20. SUBSEQUENT EVENTS

Monex Acquisition

On November 5, 2025, the Company entered into a definitive agreement (the "Monex Agreement") to acquire, through a wholly-owned subsidiary, all of the equity interests of Monex Deposit Company, a California limited partnership, and certain related entities. The transaction was consummated on January 2, 2026. The purchase price paid by the Company was approximately $33.0 million, consisting of $19.0 million in cash and $14.0 million in shares of the Company's common stock valued at $25.00 per share in accordance with the terms of the Monex Agreement. Of the common stock, $10.0 million was issued and delivered on the closing date and $4.0 million is withheld by the Company for a period of 24 months following the closing date for purposes of securing the indemnification obligations of the sellers. The Monex Agreement also contemplates an additional deferred purchase price of up to $20.0 million based on the achievement of specified levels of cumulative pre-tax income.

Dividend

As announced on February 5, 2026, the Company's Board of Directors has declared a quarterly cash dividend of $0.20 per share. The dividend is payable on March 4, 2026 to stockholders of record as of February 20, 2026.

Tether Investment

On February 4, 2026, the Company entered into a definitive agreement (as amended, the “Tether Securities Purchase Agreement”) with Tether Investments, S.A. de C.V. (“Tether”), whereby Tether agreed to purchase $126.4 million of the Company’s common stock and will purchase an additional $23.6 million of the Company’s common stock following receipt of clearance under the Hart-Scott-Rodino Act. The closing of the initial purchase is expected to occur shortly. The purchase price for the common stock is $44.50 per share. The shares purchased by Tether are subject to a 90-day resale restriction.

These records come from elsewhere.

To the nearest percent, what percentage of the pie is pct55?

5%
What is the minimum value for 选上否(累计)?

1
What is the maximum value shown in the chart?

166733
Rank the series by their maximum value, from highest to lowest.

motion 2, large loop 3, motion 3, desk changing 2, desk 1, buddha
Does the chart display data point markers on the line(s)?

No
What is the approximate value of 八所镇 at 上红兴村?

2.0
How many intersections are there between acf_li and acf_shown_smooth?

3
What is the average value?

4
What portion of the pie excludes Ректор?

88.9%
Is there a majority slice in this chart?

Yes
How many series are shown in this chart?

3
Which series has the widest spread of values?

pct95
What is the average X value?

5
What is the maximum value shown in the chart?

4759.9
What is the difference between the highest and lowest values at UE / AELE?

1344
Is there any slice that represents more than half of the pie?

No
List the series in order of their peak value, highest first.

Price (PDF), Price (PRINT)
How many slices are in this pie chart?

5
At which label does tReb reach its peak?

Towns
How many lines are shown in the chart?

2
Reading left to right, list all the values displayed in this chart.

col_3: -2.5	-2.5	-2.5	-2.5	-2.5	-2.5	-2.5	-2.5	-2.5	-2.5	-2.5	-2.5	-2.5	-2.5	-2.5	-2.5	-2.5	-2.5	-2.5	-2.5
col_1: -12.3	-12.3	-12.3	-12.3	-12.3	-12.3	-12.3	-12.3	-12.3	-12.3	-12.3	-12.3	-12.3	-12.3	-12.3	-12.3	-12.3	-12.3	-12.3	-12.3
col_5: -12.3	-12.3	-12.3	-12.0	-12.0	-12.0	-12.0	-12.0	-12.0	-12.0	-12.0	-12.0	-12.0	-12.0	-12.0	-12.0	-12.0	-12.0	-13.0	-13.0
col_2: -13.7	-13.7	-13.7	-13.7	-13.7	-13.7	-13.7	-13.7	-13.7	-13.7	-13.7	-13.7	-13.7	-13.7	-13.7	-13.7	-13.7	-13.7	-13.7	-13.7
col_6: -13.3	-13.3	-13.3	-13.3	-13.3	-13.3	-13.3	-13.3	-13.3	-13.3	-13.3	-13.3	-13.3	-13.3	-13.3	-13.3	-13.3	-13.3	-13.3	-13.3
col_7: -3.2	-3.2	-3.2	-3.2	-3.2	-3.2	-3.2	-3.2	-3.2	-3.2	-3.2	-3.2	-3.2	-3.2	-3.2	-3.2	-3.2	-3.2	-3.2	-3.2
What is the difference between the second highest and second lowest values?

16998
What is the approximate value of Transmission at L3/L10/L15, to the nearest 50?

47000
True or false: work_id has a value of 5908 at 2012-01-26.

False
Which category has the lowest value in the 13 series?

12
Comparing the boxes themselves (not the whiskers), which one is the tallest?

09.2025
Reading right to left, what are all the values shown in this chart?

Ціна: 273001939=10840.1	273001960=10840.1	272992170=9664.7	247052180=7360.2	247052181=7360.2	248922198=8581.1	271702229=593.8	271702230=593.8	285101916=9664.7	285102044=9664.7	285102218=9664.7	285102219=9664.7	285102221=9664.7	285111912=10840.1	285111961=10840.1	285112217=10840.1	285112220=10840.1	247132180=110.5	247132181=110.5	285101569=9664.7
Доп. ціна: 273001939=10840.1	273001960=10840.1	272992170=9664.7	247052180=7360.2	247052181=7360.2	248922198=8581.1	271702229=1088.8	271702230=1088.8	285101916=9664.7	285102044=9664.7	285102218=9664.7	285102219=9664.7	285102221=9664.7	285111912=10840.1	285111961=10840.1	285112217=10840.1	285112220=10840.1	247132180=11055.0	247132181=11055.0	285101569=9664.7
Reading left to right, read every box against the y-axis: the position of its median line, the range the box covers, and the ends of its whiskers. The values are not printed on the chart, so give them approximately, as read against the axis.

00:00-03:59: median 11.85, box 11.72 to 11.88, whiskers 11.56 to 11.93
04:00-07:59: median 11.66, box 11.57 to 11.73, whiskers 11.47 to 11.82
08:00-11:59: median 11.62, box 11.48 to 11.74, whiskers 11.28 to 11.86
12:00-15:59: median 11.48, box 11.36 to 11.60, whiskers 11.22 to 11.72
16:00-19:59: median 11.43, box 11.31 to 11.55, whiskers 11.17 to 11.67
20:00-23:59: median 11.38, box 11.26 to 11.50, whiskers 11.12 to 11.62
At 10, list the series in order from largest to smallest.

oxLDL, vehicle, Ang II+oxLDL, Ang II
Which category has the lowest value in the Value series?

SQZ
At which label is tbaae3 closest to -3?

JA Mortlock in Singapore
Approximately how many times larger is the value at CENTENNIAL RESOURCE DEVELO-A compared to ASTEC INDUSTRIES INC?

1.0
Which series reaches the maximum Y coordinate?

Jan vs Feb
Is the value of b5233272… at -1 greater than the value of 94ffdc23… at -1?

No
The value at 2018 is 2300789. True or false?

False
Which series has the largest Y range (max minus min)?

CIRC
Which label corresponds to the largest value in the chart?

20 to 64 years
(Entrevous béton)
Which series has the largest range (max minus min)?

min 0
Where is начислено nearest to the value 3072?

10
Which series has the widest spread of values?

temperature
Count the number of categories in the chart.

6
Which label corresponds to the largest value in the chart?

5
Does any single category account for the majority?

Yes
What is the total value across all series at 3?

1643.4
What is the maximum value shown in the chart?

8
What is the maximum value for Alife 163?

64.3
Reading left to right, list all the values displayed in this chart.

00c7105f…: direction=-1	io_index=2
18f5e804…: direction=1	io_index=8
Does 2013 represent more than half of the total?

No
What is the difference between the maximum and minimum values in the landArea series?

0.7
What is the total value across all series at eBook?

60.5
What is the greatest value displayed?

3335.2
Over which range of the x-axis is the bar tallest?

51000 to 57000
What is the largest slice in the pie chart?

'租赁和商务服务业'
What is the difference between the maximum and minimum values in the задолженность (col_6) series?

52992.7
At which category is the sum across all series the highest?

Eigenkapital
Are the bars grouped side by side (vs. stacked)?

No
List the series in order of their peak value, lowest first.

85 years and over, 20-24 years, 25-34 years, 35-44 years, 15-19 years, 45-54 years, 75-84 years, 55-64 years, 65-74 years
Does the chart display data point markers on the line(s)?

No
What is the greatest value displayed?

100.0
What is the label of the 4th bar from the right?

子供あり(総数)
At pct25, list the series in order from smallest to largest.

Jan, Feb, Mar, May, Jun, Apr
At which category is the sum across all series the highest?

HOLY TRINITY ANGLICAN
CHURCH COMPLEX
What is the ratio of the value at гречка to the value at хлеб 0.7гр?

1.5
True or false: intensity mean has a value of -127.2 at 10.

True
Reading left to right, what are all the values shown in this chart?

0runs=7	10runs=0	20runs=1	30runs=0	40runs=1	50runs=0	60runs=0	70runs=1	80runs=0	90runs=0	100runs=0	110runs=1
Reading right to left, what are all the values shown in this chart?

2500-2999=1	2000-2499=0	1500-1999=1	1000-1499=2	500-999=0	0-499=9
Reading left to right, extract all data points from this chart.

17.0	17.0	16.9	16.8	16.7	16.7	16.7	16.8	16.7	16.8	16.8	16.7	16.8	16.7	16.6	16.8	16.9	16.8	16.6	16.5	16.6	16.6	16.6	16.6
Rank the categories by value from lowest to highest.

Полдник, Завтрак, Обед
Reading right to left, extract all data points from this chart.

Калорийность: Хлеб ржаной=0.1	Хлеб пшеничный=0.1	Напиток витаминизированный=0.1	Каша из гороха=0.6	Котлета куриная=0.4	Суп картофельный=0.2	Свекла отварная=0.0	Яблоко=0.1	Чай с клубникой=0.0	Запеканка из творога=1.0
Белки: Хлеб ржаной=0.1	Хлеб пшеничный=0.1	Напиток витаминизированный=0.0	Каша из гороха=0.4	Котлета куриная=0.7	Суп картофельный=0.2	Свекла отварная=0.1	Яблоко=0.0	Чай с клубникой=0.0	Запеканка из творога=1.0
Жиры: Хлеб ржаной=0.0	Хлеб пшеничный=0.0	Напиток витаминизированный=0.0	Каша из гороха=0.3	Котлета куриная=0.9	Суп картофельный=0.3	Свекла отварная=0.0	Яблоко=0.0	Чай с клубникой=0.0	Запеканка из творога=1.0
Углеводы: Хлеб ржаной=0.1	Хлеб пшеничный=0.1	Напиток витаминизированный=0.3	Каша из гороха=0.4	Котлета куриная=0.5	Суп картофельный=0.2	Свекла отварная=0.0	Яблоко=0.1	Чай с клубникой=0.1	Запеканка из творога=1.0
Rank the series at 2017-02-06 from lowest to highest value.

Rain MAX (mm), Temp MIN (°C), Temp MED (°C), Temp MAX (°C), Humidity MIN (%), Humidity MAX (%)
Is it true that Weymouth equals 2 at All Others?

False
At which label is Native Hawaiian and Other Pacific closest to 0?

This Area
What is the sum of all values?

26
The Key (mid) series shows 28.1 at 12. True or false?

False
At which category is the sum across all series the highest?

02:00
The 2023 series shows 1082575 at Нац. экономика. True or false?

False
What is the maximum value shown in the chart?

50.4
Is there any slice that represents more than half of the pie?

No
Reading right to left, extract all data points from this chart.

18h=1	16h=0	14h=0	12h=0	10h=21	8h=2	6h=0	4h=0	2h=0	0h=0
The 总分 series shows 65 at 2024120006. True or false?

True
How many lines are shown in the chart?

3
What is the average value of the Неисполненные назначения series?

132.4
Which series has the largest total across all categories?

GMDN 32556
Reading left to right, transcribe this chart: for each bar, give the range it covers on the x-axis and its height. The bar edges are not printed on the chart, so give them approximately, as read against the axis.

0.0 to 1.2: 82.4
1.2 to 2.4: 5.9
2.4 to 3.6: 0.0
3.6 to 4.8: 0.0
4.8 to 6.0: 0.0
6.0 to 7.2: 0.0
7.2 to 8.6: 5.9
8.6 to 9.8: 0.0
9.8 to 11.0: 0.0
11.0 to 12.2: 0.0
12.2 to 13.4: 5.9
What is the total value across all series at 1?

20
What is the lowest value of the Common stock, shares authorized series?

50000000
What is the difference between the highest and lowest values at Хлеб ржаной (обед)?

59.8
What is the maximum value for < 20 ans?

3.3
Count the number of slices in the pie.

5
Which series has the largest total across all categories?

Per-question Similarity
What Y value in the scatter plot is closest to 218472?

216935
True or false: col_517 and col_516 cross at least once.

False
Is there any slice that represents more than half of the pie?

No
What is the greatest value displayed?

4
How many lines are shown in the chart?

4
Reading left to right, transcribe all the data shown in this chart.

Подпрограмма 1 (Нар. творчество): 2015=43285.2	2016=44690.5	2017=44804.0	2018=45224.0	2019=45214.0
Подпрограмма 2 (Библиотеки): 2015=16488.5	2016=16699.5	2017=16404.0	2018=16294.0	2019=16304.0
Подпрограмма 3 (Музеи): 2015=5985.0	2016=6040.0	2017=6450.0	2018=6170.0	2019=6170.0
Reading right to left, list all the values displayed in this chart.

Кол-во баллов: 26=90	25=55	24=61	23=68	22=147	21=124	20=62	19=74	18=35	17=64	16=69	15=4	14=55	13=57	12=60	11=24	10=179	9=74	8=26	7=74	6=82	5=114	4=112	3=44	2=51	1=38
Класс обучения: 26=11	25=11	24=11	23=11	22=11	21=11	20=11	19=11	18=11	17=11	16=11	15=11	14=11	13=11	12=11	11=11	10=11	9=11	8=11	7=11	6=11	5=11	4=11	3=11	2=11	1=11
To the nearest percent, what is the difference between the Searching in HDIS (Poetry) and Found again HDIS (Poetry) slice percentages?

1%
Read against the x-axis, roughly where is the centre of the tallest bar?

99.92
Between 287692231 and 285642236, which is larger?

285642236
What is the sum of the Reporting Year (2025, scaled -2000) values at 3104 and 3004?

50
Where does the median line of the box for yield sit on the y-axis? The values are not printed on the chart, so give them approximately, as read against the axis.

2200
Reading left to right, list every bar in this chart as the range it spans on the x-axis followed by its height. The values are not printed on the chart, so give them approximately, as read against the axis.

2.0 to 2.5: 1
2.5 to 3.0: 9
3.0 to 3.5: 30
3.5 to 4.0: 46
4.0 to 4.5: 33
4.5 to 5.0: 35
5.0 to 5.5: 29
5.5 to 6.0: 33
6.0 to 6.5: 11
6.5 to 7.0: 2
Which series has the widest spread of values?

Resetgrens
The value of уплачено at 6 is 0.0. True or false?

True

The Company also entered into an investor rights agreement, under which Tether is entitled to nominate a member to the Company’s board of directors and receives certain registration rights.

Tether will provide the Company with a gold leasing facility of no less than $100.0 million, and the parties have also agreed to negotiate certain other commercial agreements in good faith.

The Tether Securities Purchase Agreement also provides that the Company will invest $20.0 million of the proceeds of the sale in Tether’s XAUT stablecoin.